Despite these strengths, we do acknowledge certain limitations. First, the result of this meta-analysis is represented by a small sample size (n = 2,681) from only 16 RCTs. Second, we had to exclude two potential studies due to lack of data representation. We couldn’t retrieve the required information even after requesting the corresponding and first authors of those studies. Third, 9 out of 16 studies were judged as high methodological risk in overall bias assessment, which was contributed by RCTs with open-label study design and RCTs with reporting bias. Fourth, a substantial level of heterogeneity in HbA1c analysis was noted. We couldn’t identify the source of heterogeneity even after conducting different types of sensitivity analyses as well as constructing Galbraith plot. Fifth, none of the RCTs except one study34 were designed to evaluate the long-term efficacy and safety of pioglitazone monotherapy on T2DM patients. Also, a substantial number of studies did not report on adverse events possibly because they were not designed to evaluate such endpoint and not endowed with a sufficiently long study duration.

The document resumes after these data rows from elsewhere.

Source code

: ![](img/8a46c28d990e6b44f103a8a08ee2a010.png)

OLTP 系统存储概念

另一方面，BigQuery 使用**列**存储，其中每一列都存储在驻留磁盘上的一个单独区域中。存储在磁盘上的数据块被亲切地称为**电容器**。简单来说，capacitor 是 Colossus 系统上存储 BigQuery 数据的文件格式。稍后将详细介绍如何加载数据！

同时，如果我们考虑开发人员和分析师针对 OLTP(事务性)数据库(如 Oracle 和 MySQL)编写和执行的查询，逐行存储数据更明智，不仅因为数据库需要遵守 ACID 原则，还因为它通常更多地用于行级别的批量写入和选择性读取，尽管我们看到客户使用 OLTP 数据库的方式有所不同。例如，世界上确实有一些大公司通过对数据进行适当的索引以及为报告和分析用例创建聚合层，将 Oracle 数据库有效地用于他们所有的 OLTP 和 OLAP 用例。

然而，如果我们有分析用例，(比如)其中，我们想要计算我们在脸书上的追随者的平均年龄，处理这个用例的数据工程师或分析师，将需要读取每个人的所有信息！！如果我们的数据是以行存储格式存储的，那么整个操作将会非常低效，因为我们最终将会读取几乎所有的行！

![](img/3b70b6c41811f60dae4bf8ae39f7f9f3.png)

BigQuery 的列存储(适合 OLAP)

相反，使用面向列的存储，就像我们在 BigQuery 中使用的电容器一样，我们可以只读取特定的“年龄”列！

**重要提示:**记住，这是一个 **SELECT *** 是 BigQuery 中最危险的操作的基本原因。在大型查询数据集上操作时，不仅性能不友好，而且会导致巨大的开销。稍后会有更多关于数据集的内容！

Based on the findings of this meta-analysis, we concluded that pioglitazone monotherapy showed overall favourable risk-benefit balance. Specifically, pioglitazone is an effective treatment option in managing T2DM patients due to its potential of ameliorating hyperglycaemia, adverse lipid metabolism and BP. Improvement of these CV risk factors is crucial in terms of CV protection and stroke prevention in T2DM patients. Pioglitazone monotherapy can also be used as an alternative to metformin monotherapy if metformin cannot be tolerated or as a combination therapy if metformin alone fails to achieve target HbA1c level. Since hypoglycaemia is recognized as a potential cause of death60, particularly due to cerebral damage, the low hypoglycaemic risk of pioglitazone over other AD drugs will be advantageous in preventing mortality in T2DM patients. However, development of oedema and BW gain due to pioglitazone cannot be ignored. Hence, it is suggested to avoid pioglitazone treatment in patients with previously diagnosed heart failure. Since approximately >90% of T2DM patients are obese, pioglitazone-mediated BW gain can be ameliorated by lifestyle intervention including nutrition therapy and regular physical activity. Patients should be followed-up to monitor BW gain, since sudden, uncontrolled BW gain may be an indication of new onset heart failure. As oedema and weight gain is dose-dependent, low-dose of pioglitazone which proved as similarly efficacious as standard-dose in improving glucose and lipid metabolism61, could possibly be used as an alternative treatment. Additionally, combination of pioglitazone with FDA approved anti-obesity drug can be explored on T2DM obese patients. Whether pioglitazone increases the risk of bladder cancer in T2DM patients remains unclear, but no signal for this adverse event was observed in the meta-analysis. Since pioglitazone is the only insulin sensitiser among existing AD drugs and is the only TZD currently in use, we believe that the evidence from this meta-analysis support the ongoing role of pioglitazone in managing patients with T2DM. Furthermore, RCTs with pioglitazone monotherapy are suggested for weighing its long-term benefits and risks in T2DM patients.